No· NO from NO Synthase

• Published in: Proceedings of the National Academy of Sciences - PNAS Vol. 93; no. 25; pp. 14492 - 14497
• Main Authors: Harald H. H. W. Schmidt, Hofmann, Heinrich, Schindler, Ursula, Shutenko, Zhanna S., Cunningham, David D., Feelisch, Martin
• Format: Journal Article
• Language: English
• Published: United States National Academy of Sciences of the United States of America 10.12.1996; National Acad Sciences; National Academy of Sciences; The National Academy of Sciences of the USA
• Subjects: Biochemistry; Biological Sciences; Electrodes; Electron Transport; Enzymes; NADP - metabolism; Nitric Oxide - metabolism; Nitric Oxide Synthase - metabolism; Nitrogen; Oxidation; Oxides; Salts; Stoichiometry; Superoxides; Thiols
• ISSN: 0027-8424; 1091-6490
• DOI: 10.1073/pnas.93.25.14492

The nitric-oxide synthase (NOS; EC 1.14.13.39) reaction is formulated as a partially tetrahydrobiopterin (H4Bip)-dependent 5-electron oxidation of a terminal guanidino nitrogen of L-arginine (Arg) associated with stoichiometric consumption of dioxygen (O2) and 1.5 mol of NADPH to form L-citrulline (Cit) and nitric oxide (· NO). Analysis of NOS activity has relied largely on indirect methods such as quantification of nitrite/nitrate or the coproduct Cit; we therefore sought to directly quantify· NO formation from purified NOS. However, by two independent methods, NOS did not yield detectable · NO unless superoxide dismutase (SOD; EC 1.15.1.1) was present.
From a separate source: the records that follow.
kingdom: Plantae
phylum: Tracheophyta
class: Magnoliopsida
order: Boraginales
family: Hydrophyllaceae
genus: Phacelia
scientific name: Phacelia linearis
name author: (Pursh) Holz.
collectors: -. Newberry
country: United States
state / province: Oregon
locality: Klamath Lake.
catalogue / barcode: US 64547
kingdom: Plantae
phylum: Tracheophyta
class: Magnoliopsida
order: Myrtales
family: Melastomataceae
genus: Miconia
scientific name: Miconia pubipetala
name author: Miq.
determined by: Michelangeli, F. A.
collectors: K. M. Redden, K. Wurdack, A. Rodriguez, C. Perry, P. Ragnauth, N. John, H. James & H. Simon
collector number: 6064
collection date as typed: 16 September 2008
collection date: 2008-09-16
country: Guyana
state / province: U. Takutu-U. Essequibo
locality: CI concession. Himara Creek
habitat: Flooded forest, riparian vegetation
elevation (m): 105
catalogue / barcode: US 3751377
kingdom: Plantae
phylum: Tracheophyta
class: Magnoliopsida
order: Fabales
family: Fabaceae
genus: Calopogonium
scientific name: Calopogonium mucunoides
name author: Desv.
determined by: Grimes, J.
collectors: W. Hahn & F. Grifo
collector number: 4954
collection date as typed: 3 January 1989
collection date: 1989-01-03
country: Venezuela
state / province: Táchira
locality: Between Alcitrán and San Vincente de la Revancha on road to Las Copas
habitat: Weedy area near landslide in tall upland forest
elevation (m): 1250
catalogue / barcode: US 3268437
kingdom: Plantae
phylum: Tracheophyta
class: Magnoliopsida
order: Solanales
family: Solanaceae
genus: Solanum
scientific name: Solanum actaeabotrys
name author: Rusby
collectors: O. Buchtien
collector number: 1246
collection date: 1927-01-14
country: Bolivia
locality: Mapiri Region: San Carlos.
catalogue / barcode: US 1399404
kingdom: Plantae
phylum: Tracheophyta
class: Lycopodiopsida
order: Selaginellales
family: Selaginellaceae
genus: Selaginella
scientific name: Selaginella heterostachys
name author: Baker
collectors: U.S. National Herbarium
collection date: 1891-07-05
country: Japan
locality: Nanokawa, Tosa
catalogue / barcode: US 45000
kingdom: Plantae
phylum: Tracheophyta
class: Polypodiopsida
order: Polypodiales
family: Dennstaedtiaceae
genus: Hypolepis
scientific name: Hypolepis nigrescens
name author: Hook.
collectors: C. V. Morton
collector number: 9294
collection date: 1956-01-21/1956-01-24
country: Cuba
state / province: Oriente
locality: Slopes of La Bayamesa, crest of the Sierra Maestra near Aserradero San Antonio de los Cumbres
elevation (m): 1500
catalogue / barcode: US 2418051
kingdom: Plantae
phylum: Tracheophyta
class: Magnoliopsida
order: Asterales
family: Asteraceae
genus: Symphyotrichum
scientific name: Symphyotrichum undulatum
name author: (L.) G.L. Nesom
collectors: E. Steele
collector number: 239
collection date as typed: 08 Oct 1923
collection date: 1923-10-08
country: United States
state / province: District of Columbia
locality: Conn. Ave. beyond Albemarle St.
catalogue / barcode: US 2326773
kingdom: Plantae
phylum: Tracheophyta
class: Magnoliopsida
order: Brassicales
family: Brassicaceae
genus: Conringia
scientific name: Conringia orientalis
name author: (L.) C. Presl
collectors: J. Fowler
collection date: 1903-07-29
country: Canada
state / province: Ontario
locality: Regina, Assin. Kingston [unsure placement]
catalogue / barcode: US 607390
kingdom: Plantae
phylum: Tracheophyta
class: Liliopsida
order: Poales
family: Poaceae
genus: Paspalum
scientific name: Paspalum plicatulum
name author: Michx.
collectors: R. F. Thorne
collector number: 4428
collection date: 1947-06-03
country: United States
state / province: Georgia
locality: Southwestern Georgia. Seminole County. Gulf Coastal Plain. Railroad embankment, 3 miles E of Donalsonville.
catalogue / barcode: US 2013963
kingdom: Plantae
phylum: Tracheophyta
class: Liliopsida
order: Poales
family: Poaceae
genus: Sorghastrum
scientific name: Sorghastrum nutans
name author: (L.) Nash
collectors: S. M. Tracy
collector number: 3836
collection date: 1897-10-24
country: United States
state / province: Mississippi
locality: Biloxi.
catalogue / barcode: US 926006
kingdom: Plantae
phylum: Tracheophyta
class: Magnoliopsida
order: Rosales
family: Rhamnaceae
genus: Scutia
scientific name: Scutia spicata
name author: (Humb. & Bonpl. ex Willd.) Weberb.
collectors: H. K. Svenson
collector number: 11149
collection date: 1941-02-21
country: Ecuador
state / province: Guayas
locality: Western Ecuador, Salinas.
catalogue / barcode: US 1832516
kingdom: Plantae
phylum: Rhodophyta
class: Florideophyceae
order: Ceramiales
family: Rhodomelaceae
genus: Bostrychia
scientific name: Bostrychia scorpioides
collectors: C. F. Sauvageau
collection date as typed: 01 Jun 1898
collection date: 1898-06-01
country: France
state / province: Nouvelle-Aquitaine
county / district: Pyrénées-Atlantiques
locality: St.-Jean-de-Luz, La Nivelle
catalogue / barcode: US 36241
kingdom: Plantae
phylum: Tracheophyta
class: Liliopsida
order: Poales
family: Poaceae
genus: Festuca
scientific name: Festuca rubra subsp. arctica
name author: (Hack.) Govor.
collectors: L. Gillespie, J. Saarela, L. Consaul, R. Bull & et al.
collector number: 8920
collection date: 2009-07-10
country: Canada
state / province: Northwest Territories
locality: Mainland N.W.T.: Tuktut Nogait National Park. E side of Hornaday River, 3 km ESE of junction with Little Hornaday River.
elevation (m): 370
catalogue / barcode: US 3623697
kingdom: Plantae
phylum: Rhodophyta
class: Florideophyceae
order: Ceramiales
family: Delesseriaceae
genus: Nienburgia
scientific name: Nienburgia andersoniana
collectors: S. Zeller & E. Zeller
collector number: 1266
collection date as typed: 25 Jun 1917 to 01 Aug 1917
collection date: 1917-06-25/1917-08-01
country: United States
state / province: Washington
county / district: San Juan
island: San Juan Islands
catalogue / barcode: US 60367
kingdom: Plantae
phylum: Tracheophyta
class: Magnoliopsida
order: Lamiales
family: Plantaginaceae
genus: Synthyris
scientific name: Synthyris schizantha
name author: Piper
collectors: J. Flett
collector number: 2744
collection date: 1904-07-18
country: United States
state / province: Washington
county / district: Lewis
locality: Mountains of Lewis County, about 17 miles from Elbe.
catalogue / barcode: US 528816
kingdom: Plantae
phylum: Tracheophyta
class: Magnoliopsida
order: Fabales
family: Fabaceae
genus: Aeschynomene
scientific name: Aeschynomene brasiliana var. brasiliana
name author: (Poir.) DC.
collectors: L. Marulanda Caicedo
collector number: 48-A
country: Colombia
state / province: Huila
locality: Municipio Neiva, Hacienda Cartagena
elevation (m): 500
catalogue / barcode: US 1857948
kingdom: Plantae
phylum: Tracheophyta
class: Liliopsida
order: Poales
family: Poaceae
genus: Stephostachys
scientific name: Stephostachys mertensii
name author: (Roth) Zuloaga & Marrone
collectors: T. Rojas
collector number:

In the presence of H4Bip, internal · NO standards were only partially recovered and the dismutation of superoxide (O$_{2}^{\overline{\cdot}}$), which otherwise scavenges · NO to yield ONOO-, was a plausible mechanism of action of SOD. Under these conditions, a reaction between NADPH and ONOO-resulted in considerable overestimation of enzymatic NADPH consumption. SOD lowered the NADPH:Cit stoichiometry to 0.8-1.1, suggesting either that additional reducing equivalents besides NADPH are required to explain Arg oxidation to · NO or that · NO was not primarily formed. The latter was supported by an additional set of experiments in the absence of H4Bip. Here, recovery of internal · NO standards was unaffected. Thus, a second activity of SOD, the conversion of nitroxyl (NO-) to · NO, was a more likely mechanism of action of SOD. Detection of NOS-derived nitrous oxide (N2O) and hydroxylamine (NH2OH), which cannot arise from · NO decomposition, was consistent with formation of an · NO precursor molecule such as NO-. When, in the presence of SOD, glutathione was added, S-nitrosoglutathione was detected. Our results indicate that · NO is not the primary reaction product of NOS-catalyzed Arg turnover and an alternative reaction mechanism and stoichiometry have to be taken into account.